Task set:
(a) Answer these questions about the interview text on women in venture capital:
(i) For how many years was Theresia Gouw a managing partner at Accel?
(ii) Which female angel collective did Sonja Perkins found?
(iii) In what month and year were the interviews conducted?
(b) Extend the interview text on women in venture capital, picking up right after its last sentence.

Reading text:
•••

Theresia Gouw (Acrew Capital, formerly Accel)

Sonja Perkins (Project Glimmer, Broadway Angels)

Nancy Pfund (DBL Partners)

In early 2021, we met three of the most successful, seasoned, and well-known female American venture capital investors to discuss how they forged careers in the venture world over the last three decades. Theresia Gouw was a managing partner at Accel for 15 years and has since run her own firm, Acrew Capital; Sonja Perkins started investing 30 years ago and is the founder of the famous female angel collective Broadway Angels; Nancy Pfund is the founder of DBL Partners, a firm she has led for the last 13 years. All three of them were very happy to share anecdotes—some of them of annoying experiences, some outright offensive—and their biggest learnings.

Interviewed January 2021

Breaking Into Tech and VC in the US

Erika Brodnock (EB): Each of you spent the last 30 years in VC and tech, and I am keen to understand how it has been for you as women in a historically male industry.

•••

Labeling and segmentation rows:
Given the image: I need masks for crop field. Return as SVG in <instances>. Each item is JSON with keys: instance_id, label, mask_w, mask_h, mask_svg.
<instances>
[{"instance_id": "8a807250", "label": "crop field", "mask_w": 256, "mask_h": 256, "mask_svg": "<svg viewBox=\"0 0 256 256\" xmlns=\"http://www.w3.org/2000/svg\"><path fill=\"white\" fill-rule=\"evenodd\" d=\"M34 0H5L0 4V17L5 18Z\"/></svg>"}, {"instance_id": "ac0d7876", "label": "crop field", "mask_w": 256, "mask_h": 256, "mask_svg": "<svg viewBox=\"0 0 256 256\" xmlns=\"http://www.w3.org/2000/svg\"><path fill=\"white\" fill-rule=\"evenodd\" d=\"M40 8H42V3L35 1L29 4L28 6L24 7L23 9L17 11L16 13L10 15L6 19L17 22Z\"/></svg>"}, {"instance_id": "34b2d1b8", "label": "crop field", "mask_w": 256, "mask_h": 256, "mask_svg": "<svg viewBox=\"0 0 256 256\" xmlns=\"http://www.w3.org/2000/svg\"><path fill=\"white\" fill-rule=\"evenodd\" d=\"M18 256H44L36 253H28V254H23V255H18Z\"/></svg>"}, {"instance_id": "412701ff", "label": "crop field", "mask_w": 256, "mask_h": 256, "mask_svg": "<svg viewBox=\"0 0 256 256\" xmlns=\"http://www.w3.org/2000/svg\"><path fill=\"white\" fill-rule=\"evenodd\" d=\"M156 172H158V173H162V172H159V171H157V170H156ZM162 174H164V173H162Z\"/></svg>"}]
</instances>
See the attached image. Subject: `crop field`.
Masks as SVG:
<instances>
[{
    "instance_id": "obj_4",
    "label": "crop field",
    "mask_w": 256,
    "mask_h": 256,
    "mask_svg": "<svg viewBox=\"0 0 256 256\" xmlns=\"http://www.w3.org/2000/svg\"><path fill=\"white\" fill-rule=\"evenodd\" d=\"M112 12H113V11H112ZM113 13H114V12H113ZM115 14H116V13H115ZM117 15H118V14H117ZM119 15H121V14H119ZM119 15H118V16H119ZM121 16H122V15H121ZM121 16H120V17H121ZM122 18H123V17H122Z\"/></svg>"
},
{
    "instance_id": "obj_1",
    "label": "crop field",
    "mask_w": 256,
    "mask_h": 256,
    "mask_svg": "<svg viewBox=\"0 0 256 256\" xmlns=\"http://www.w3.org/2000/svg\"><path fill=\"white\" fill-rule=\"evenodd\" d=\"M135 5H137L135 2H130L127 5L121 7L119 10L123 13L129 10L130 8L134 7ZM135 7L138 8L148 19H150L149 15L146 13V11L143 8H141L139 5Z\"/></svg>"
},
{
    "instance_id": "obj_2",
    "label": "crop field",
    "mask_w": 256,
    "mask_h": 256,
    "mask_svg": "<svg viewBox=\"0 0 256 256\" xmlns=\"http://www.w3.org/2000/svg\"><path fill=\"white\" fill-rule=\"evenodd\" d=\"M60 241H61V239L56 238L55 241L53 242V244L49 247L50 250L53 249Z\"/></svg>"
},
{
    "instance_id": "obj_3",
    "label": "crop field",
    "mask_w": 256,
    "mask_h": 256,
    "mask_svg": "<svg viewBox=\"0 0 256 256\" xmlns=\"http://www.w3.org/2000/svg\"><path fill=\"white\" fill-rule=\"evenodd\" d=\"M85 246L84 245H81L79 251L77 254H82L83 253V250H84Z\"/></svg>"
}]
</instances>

•••

Responses by task:
(a)
(i) 15 years
(ii) Broadway Angels
(iii) January 2021

(b)
Nancy Pfund (NP): I was always the token humanities and social science person in the room; I took a different path. I did not know what a venture capitalist was when I was in college—it was not something I dreamed of being and I just evolved to a place where it was what I wanted to do. Bob Noyce, one of the founders of Intel, whom I worked for, needed people that could reach out to broader constituencies in terms of the role and significance of electronics. That is one of the first jobs in tech I had; I started early and there were no women anywhere.

I did depend on the men that were my bosses or leaders of organizations that saw the need for a different point of view and a different talent set. Clearly, I was not an engineer, and while I felt very comfortable understanding science and engineering, I did not come from that culture. That was liberating, because it allowed me to focus on what I was interested in. But if I had not had the support of people like Bob Noyce; Bill Hambrecht, the founder of Hambrecht & Quist; or Dan Case, the eventual CEO of Hambrecht & Quist, I would not be here today.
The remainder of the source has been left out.